Tutorial 6:

Air Quality and Aerosols in the Indoor Environment

Peter DeCarlo, Johns Hopkins University, USA

Abstract: While outdoor air quality has been a major focus of environmental legislation and linkages to health, humans tend to spend most of their time in the indoor environment.  Consequently, exposure to air pollutants and aerosols occurs in the indoor environment.  This tutorial will explore the various sources of air pollutants to the indoor environment with a focus on aerosols, including transport of pollutants from the outdoors, and indoor aerosol generating activities. A discussion of the effect of ventilation parameters including filtration and air exchange and outdoor-to-indoor environmental gradients in relative humidity and temperature can alter the indoor concentration and composition of aerosols through repartitioning of semi-volatile components.  Finally, this tutorial will discuss some of the unique aerosol chemistry that occurs in the indoor environment including occupants and indoor surface residues (e.g. third-hand smoke) and how it differs from outdoor aerosol chemistry and processes.  At the end of this tutorial, participants will gain an understanding of the main sources of aerosols and air pollutants to the indoor environment and how aerosols interact and are processed in the indoor environment.
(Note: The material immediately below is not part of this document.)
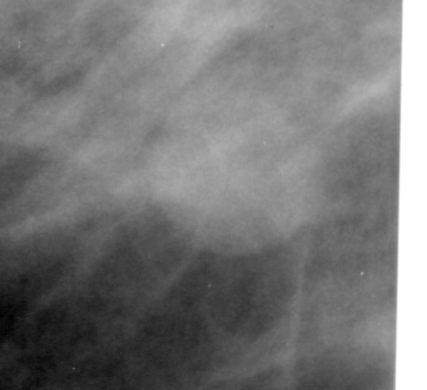
Region of interest cut from a scanned film mammogram (one marked finding), left breast, MLO view, BI-RADS breast density category 4 (scale 1–4).
- Mass, shape round, margins circumscribed; BI-RADS assessment category 4; pathology (as recorded): benign.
Short bio: Dr. Peter DeCarlo is an Associate Professor at Johns Hopkins University in Environmental Health and Engineering.  Dr. DeCarlo uses state-of-the-art instrumentation to measure the chemical composition of particulates and gases in indoors, outdoors, and in the laboratory to better understand the intersection between energy, air quality, health, and climate impacts of human emissions.  Dr. DeCarlo has begun investigating the relationship between outdoor and indoor air pollutants to understand transport of outdoor pollutants to the indoor environment, and to identify indoor specific sources such as residual tobacco smoke, and direct human emissions. He also is working at the intersection of science and policy and was an AAAS Science Policy Fellow at the US EPA in the office of the Science Advisor working on issues related to clean cookstoves in the developing world and public sharing of environmental data.